Could you please find each line in the records that contains the word "visible" and copy it?
>>>>>
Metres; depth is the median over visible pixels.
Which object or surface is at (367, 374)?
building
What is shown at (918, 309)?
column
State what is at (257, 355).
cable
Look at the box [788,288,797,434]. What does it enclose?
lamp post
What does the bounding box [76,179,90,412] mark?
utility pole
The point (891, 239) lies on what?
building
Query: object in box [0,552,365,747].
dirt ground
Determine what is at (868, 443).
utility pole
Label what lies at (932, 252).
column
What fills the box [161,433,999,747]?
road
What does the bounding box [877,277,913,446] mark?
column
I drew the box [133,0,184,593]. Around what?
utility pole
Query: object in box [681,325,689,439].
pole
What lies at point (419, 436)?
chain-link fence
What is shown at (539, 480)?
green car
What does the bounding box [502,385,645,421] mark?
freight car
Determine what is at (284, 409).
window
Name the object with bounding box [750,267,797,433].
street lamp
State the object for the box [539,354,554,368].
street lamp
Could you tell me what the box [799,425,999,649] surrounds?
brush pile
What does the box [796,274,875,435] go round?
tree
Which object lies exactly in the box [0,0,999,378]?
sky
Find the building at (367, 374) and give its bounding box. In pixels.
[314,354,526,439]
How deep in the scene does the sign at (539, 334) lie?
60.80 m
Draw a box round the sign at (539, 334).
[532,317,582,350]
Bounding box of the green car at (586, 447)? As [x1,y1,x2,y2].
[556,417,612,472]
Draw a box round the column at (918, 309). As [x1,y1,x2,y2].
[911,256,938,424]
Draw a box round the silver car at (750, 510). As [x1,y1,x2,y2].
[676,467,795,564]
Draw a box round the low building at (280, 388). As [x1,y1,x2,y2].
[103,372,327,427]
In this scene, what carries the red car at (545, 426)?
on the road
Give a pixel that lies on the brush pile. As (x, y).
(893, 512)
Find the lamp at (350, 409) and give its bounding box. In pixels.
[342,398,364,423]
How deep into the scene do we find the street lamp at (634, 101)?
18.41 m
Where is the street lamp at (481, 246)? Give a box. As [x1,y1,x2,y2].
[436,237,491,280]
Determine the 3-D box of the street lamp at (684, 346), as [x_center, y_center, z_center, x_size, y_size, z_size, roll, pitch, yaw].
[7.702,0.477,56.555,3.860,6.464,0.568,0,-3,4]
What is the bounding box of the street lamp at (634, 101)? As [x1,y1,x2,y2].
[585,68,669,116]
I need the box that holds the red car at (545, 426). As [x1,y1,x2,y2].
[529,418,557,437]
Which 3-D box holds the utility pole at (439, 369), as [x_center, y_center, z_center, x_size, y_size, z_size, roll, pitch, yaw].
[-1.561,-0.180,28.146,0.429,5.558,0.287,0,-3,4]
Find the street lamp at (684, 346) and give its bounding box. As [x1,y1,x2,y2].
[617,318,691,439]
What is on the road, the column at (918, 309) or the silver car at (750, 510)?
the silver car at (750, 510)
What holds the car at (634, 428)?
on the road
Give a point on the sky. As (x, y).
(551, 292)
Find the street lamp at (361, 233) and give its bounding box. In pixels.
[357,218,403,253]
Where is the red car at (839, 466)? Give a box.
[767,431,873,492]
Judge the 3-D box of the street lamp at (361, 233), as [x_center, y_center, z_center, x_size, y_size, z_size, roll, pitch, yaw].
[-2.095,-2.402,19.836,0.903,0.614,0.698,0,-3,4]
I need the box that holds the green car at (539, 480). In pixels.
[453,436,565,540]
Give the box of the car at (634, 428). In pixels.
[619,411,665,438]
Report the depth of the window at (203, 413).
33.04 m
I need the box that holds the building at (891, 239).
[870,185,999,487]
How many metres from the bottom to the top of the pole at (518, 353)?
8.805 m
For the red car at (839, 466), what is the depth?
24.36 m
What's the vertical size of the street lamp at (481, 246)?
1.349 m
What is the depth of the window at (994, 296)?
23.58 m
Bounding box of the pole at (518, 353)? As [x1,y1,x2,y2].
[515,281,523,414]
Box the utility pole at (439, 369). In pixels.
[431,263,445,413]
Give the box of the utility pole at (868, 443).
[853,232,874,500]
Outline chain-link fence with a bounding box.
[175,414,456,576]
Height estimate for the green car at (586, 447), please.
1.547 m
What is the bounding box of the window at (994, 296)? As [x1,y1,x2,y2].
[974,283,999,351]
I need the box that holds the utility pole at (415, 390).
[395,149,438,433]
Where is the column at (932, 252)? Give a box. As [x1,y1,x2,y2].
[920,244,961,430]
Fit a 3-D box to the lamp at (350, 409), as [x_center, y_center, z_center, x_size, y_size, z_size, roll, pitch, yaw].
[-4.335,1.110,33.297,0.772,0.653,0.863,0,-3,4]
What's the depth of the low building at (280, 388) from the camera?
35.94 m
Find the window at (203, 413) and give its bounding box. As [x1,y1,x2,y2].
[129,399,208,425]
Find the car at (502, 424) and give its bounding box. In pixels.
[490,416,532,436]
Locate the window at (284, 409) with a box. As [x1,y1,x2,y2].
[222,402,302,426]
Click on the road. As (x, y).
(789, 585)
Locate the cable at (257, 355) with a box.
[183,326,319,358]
<<<<<
>>>>>
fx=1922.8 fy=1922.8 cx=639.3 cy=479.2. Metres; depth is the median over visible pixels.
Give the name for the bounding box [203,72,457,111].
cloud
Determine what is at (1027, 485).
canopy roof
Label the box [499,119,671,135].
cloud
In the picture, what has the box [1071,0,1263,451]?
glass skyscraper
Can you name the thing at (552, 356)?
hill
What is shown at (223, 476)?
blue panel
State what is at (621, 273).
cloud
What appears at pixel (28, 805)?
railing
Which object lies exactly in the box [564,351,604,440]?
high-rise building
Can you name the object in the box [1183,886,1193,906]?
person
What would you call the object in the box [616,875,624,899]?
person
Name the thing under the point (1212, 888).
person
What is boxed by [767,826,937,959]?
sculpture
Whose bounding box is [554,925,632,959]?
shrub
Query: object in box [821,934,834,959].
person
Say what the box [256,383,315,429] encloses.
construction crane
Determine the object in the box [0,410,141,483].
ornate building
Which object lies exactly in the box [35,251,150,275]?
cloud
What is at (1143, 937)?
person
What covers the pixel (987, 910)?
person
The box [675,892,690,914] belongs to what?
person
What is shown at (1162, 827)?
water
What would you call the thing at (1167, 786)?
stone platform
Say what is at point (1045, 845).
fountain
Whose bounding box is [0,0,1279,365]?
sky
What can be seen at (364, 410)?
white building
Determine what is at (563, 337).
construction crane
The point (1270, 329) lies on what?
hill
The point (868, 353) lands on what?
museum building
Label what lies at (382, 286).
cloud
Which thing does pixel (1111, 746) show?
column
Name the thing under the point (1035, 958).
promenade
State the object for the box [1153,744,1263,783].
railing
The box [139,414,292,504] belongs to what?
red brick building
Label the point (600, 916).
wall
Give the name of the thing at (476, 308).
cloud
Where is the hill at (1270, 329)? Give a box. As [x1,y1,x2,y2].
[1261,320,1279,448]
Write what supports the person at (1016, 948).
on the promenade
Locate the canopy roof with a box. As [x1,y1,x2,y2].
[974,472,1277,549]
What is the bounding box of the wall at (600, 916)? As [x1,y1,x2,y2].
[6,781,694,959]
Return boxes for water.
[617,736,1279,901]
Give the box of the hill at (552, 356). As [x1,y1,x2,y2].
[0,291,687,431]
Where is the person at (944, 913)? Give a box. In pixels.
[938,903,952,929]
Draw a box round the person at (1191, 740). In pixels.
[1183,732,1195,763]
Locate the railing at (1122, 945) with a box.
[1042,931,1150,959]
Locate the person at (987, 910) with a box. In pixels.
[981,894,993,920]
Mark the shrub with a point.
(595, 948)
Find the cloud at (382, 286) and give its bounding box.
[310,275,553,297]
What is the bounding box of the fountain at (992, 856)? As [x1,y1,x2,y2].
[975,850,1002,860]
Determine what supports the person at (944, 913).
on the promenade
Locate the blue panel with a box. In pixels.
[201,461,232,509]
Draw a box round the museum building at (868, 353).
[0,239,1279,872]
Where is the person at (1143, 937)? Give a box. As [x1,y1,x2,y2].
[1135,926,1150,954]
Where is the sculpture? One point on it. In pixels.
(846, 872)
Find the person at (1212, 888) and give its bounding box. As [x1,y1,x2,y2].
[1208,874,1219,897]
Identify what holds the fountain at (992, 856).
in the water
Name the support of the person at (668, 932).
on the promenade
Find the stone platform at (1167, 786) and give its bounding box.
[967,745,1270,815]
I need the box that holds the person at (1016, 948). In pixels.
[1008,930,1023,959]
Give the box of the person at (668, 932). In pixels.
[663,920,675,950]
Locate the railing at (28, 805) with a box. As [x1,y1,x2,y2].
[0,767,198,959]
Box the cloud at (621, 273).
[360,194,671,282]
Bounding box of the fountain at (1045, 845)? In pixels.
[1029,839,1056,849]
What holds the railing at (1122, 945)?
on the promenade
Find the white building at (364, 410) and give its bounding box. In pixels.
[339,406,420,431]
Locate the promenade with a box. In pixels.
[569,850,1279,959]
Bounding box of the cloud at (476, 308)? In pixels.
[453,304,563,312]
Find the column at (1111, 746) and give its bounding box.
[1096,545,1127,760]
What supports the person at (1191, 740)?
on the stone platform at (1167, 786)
<<<<<
## Response box:
Metres; depth is the median over visible pixels.
fx=1922.8 fy=1922.8 cx=639.3 cy=479.2. Metres; depth is the median over visible pixels.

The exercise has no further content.